DURHAM, N.C. -- By using medications packaged just like fast-food ketchup, HIV-positive mothers in developing countries can more easily provide protection to newborn babies born at home.
Biomedical engineers at Duke University have developed an inexpensive and easy-to-use system that allows mothers to give their newborns a potentially life-saving dose of an anti-HIV medication shortly after birth. This is especially important since such drugs can only be found in clinics or hospitals, which can be days away from an expectant mother.
Timing is crucial for the newborn.
In order to be effective, the drug, known as Nevirapine, must be given to the newborn within days of birth. The challenge to date has been reaching distant mothers who give birth at home. Since most mothers are not up to traveling that soon after delivery to get medication, the biomedical engineers developed a way of providing the medication in a simple manner and with a long shelf-life --- pouches made of foil and plastic that can hold a single dose of Nevirapine.
"In Africa, the World Health Organization (WHO) estimates that more than 90 percent of 430,000 new cases of AIDS in 2008 were attributable to mother-to-child transmission," said Carolina Gamache, program coordinator in senior researcher Robert Malkin's Developing World Healthcare Technology Laboratory at Duke's Pratt School of Engineering. "A single dose of Nevirapine right after birth has been shown to be effective in protecting the baby from the virus, but it has been difficult for many reasons to make this option available to women who give birth at home."
Gamache presented the results of the Duke research in London at the Appropriate Healthcare Technologies for Developing Countries conference, which is sponsored by WHO and the Institute of Engineering and Technology. Her paper describing the team's results was selected by judges as the conference's top research paper.
While healthcare workers in Africa have in the past tried packaging single doses by other means – syringes and containers – they have all suffered from evaporation during storage and loss of preservatives. This is not an issue for bulk quantities of the drug, which are common in clinic and hospital pharmacies.

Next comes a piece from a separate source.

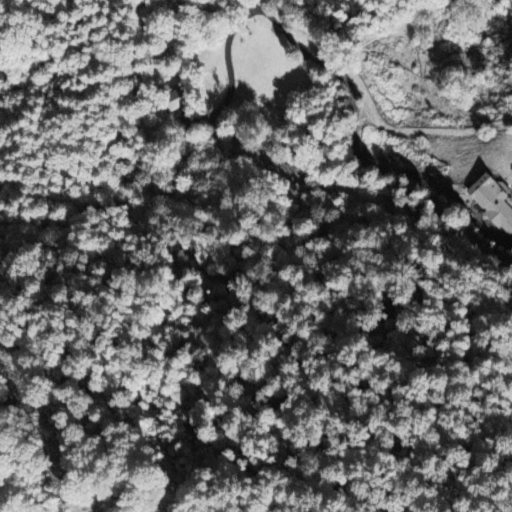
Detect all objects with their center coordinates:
building: (173, 99)
building: (490, 204)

Also, as Gamache explained, drug manufacturers have not shown much interest in devising single-dose systems because of development costs and limited marketing potential outside the Third World. The new pouch, which was fabricated at Duke, has been shown in tests to greatly reduce evaporation while remaining potent at various temperatures – all greatly extending its life span.
"In our system, the pharmacist can fill an individual pouch for women early in their pregnancy, and they can take it home with them," Gamache said. "When the baby is born, the mother can then easily rip off the corner of the pouch and empty the drug into the newborn's mouth. Further treatments can be given to the baby at the clinic or hospital later when travel becomes easier for the mother."
The WHO estimates that just 32 percent of infants born to HIV-positive mothers received prophylactic antiretroviral drugs like Nevirapine, compared to 45 percent of their pregnant mothers.
"If borne out in upcoming clinical trials, it would be expected that the current gap in anti-retroviral prophylaxis between mothers and their children could be reduced with the pouch," Malkin said. "This could be accomplished at little additional cost and could be a significant step in creating a generation of children free of HIV."
The team has conducted field testing the past year on the use of the pouches with nurses and pharmacists in Tanzania, and based on the encouraging results, they are planning clinical trials to determine if the new system can reduce the number of mother-to-child cases of HIV transmission.
Although the latest studies were conducted with Nevirapine, the Duke researchers also plan to test the system with other anti-HIV medications and combinations of medications.
The research was supported by Duke's Research in Practice Program and the Provost's Common Fund. Pratt undergraduates Michael Spohn, Shannon Skinner and Peter Horgan were also part of the team.